───── Extracted data ─────

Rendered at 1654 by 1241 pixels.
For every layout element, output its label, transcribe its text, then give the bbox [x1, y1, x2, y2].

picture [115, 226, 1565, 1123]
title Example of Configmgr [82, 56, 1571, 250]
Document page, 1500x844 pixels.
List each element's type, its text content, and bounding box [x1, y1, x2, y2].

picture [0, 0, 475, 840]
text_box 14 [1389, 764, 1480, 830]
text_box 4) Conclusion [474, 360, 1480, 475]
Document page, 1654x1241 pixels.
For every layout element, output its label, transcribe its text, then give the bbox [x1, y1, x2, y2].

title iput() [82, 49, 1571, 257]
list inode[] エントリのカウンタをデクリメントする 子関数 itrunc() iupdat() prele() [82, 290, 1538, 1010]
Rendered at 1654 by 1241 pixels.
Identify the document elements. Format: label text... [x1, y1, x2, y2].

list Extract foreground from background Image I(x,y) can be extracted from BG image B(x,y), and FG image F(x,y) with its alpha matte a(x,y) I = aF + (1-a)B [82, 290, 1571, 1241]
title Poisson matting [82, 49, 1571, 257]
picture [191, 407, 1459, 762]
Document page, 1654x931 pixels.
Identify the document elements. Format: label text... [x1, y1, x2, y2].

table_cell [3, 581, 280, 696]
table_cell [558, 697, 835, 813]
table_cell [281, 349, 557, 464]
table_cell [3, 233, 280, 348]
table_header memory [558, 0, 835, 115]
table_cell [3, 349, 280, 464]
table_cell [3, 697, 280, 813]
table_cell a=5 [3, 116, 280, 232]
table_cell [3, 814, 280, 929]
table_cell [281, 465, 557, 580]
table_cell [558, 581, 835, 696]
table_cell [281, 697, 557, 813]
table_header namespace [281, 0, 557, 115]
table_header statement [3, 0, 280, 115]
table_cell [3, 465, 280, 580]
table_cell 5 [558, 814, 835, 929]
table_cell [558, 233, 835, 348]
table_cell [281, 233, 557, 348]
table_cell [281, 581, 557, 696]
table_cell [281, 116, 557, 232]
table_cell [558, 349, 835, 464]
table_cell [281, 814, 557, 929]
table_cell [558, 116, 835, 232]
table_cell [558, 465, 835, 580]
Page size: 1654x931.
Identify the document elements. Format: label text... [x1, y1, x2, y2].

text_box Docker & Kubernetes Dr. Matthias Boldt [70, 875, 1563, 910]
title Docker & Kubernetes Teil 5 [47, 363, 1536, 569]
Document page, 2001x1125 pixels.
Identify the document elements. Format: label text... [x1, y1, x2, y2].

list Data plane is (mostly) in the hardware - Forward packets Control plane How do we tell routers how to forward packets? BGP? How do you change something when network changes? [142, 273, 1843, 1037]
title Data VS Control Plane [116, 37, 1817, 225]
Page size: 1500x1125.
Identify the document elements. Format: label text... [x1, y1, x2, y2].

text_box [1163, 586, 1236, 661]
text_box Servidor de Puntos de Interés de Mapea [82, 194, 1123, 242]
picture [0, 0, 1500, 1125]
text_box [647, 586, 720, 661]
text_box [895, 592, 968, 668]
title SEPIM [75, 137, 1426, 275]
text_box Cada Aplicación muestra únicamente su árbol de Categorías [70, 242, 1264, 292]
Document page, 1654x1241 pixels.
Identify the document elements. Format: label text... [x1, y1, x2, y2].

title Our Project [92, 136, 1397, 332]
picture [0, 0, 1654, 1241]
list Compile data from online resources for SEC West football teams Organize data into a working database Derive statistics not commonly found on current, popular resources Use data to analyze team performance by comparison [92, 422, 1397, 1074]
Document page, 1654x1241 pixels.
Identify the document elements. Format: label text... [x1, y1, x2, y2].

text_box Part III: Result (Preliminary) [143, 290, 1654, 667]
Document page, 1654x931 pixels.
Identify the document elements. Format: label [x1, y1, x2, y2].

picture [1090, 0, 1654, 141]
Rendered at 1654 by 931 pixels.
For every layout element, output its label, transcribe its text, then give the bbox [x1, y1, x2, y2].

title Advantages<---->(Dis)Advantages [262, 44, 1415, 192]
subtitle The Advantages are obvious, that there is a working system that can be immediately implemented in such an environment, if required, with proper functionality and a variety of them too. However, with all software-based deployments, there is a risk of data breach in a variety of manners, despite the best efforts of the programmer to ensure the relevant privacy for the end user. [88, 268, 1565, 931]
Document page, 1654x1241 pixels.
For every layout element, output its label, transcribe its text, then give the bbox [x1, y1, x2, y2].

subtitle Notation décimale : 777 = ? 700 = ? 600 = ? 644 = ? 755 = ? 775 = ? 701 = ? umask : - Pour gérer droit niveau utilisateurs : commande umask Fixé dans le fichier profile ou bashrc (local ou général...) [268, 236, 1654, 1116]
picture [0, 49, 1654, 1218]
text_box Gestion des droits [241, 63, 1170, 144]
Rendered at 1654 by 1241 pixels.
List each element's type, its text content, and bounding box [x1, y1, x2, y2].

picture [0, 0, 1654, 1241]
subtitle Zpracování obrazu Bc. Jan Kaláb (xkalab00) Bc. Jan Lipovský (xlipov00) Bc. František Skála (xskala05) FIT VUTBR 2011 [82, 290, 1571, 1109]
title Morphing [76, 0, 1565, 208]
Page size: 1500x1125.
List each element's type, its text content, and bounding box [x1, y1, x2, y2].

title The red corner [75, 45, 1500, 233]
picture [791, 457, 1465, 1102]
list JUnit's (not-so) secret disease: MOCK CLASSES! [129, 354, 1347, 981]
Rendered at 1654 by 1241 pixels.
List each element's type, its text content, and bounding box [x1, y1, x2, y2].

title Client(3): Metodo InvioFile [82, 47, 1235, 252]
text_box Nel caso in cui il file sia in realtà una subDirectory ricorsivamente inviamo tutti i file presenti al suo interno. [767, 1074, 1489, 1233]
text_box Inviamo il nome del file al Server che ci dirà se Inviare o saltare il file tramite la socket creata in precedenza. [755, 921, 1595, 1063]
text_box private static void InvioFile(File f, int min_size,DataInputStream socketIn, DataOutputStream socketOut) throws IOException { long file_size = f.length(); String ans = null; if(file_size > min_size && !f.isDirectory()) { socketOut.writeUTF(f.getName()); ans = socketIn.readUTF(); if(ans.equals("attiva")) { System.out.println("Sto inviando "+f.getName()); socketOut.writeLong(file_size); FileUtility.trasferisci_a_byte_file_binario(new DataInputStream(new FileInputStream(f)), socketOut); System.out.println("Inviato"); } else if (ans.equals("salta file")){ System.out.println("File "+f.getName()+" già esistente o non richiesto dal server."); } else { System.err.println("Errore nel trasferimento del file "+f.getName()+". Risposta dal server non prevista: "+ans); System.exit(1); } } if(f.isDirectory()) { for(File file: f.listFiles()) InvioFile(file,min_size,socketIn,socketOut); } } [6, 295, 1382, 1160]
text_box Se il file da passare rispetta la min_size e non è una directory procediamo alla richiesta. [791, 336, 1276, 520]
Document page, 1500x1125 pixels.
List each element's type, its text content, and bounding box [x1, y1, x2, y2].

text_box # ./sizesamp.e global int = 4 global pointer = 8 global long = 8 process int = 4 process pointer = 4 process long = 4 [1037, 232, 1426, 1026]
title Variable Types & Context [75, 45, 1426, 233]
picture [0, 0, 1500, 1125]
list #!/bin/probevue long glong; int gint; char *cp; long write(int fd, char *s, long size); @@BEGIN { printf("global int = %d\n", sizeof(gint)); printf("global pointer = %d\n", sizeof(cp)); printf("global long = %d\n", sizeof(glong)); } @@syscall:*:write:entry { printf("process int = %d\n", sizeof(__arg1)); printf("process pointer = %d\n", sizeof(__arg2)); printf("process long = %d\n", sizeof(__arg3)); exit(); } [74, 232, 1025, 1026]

─────

- [Work to do]: Can you copy out every one of the items above, word for word?

- [Complete output]:
Rendered at 1654 by 1241 pixels.
For every layout element, output its label, transcribe its text, then give the bbox [x1, y1, x2, y2].

picture [115, 226, 1565, 1123]
title Example of Configmgr [82, 56, 1571, 250]
Document page, 1500x844 pixels.
List each element's type, its text content, and bounding box [x1, y1, x2, y2].

picture [0, 0, 475, 840]
text_box 14 [1389, 764, 1480, 830]
text_box 4) Conclusion [474, 360, 1480, 475]
Document page, 1654x1241 pixels.
For every layout element, output its label, transcribe its text, then give the bbox [x1, y1, x2, y2].

title iput() [82, 49, 1571, 257]
list inode[] エントリのカウンタをデクリメントする 子関数 itrunc() iupdat() prele() [82, 290, 1538, 1010]
Rendered at 1654 by 1241 pixels.
Identify the document elements. Format: label text... [x1, y1, x2, y2].

list Extract foreground from background Image I(x,y) can be extracted from BG image B(x,y), and FG image F(x,y) with its alpha matte a(x,y) I = aF + (1-a)B [82, 290, 1571, 1241]
title Poisson matting [82, 49, 1571, 257]
picture [191, 407, 1459, 762]
Document page, 1654x931 pixels.
Identify the document elements. Format: label text... [x1, y1, x2, y2].

table_cell [3, 581, 280, 696]
table_cell [558, 697, 835, 813]
table_cell [281, 349, 557, 464]
table_cell [3, 233, 280, 348]
table_header memory [558, 0, 835, 115]
table_cell [3, 349, 280, 464]
table_cell [3, 697, 280, 813]
table_cell a=5 [3, 116, 280, 232]
table_cell [3, 814, 280, 929]
table_cell [281, 465, 557, 580]
table_cell [558, 581, 835, 696]
table_cell [281, 697, 557, 813]
table_header namespace [281, 0, 557, 115]
table_header statement [3, 0, 280, 115]
table_cell [3, 465, 280, 580]
table_cell 5 [558, 814, 835, 929]
table_cell [558, 233, 835, 348]
table_cell [281, 233, 557, 348]
table_cell [281, 581, 557, 696]
table_cell [281, 116, 557, 232]
table_cell [558, 349, 835, 464]
table_cell [281, 814, 557, 929]
table_cell [558, 116, 835, 232]
table_cell [558, 465, 835, 580]
Page size: 1654x931.
Identify the document elements. Format: label text... [x1, y1, x2, y2].

text_box Docker & Kubernetes Dr. Matthias Boldt [70, 875, 1563, 910]
title Docker & Kubernetes Teil 5 [47, 363, 1536, 569]
Document page, 2001x1125 pixels.
Identify the document elements. Format: label text... [x1, y1, x2, y2].

list Data plane is (mostly) in the hardware - Forward packets Control plane How do we tell routers how to forward packets? BGP? How do you change something when network changes? [142, 273, 1843, 1037]
title Data VS Control Plane [116, 37, 1817, 225]
Page size: 1500x1125.
Identify the document elements. Format: label text... [x1, y1, x2, y2].

text_box [1163, 586, 1236, 661]
text_box Servidor de Puntos de Interés de Mapea [82, 194, 1123, 242]
picture [0, 0, 1500, 1125]
text_box [647, 586, 720, 661]
text_box [895, 592, 968, 668]
title SEPIM [75, 137, 1426, 275]
text_box Cada Aplicación muestra únicamente su árbol de Categorías [70, 242, 1264, 292]
Document page, 1654x1241 pixels.
Identify the document elements. Format: label text... [x1, y1, x2, y2].

title Our Project [92, 136, 1397, 332]
picture [0, 0, 1654, 1241]
list Compile data from online resources for SEC West football teams Organize data into a working database Derive statistics not commonly found on current, popular resources Use data to analyze team performance by comparison [92, 422, 1397, 1074]
Document page, 1654x1241 pixels.
Identify the document elements. Format: label text... [x1, y1, x2, y2].

text_box Part III: Result (Preliminary) [143, 290, 1654, 667]
Document page, 1654x931 pixels.
Identify the document elements. Format: label [x1, y1, x2, y2].

picture [1090, 0, 1654, 141]
Rendered at 1654 by 931 pixels.
For every layout element, output its label, transcribe its text, then give the bbox [x1, y1, x2, y2].

title Advantages<---->(Dis)Advantages [262, 44, 1415, 192]
subtitle The Advantages are obvious, that there is a working system that can be immediately implemented in such an environment, if required, with proper functionality and a variety of them too. However, with all software-based deployments, there is a risk of data breach in a variety of manners, despite the best efforts of the programmer to ensure the relevant privacy for the end user. [88, 268, 1565, 931]
Document page, 1654x1241 pixels.
For every layout element, output its label, transcribe its text, then give the bbox [x1, y1, x2, y2].

subtitle Notation décimale : 777 = ? 700 = ? 600 = ? 644 = ? 755 = ? 775 = ? 701 = ? umask : - Pour gérer droit niveau utilisateurs : commande umask Fixé dans le fichier profile ou bashrc (local ou général...) [268, 236, 1654, 1116]
picture [0, 49, 1654, 1218]
text_box Gestion des droits [241, 63, 1170, 144]
Rendered at 1654 by 1241 pixels.
List each element's type, its text content, and bounding box [x1, y1, x2, y2].

picture [0, 0, 1654, 1241]
subtitle Zpracování obrazu Bc. Jan Kaláb (xkalab00) Bc. Jan Lipovský (xlipov00) Bc. František Skála (xskala05) FIT VUTBR 2011 [82, 290, 1571, 1109]
title Morphing [76, 0, 1565, 208]
Page size: 1500x1125.
List each element's type, its text content, and bounding box [x1, y1, x2, y2].

title The red corner [75, 45, 1500, 233]
picture [791, 457, 1465, 1102]
list JUnit's (not-so) secret disease: MOCK CLASSES! [129, 354, 1347, 981]
Rendered at 1654 by 1241 pixels.
List each element's type, its text content, and bounding box [x1, y1, x2, y2].

title Client(3): Metodo InvioFile [82, 47, 1235, 252]
text_box Nel caso in cui il file sia in realtà una subDirectory ricorsivamente inviamo tutti i file presenti al suo interno. [767, 1074, 1489, 1233]
text_box Inviamo il nome del file al Server che ci dirà se Inviare o saltare il file tramite la socket creata in precedenza. [755, 921, 1595, 1063]
text_box private static void InvioFile(File f, int min_size,DataInputStream socketIn, DataOutputStream socketOut) throws IOException { long file_size = f.length(); String ans = null; if(file_size > min_size && !f.isDirectory()) { socketOut.writeUTF(f.getName()); ans = socketIn.readUTF(); if(ans.equals("attiva")) { System.out.println("Sto inviando "+f.getName()); socketOut.writeLong(file_size); FileUtility.trasferisci_a_byte_file_binario(new DataInputStream(new FileInputStream(f)), socketOut); System.out.println("Inviato"); } else if (ans.equals("salta file")){ System.out.println("File "+f.getName()+" già esistente o non richiesto dal server."); } else { System.err.println("Errore nel trasferimento del file "+f.getName()+". Risposta dal server non prevista: "+ans); System.exit(1); } } if(f.isDirectory()) { for(File file: f.listFiles()) InvioFile(file,min_size,socketIn,socketOut); } } [6, 295, 1382, 1160]
text_box Se il file da passare rispetta la min_size e non è una directory procediamo alla richiesta. [791, 336, 1276, 520]
Document page, 1500x1125 pixels.
List each element's type, its text content, and bounding box [x1, y1, x2, y2].

text_box # ./sizesamp.e global int = 4 global pointer = 8 global long = 8 process int = 4 process pointer = 4 process long = 4 [1037, 232, 1426, 1026]
title Variable Types & Context [75, 45, 1426, 233]
picture [0, 0, 1500, 1125]
list #!/bin/probevue long glong; int gint; char *cp; long write(int fd, char *s, long size); @@BEGIN { printf("global int = %d\n", sizeof(gint)); printf("global pointer = %d\n", sizeof(cp)); printf("global long = %d\n", sizeof(glong)); } @@syscall:*:write:entry { printf("process int = %d\n", sizeof(__arg1)); printf("process pointer = %d\n", sizeof(__arg2)); printf("process long = %d\n", sizeof(__arg3)); exit(); } [74, 232, 1025, 1026]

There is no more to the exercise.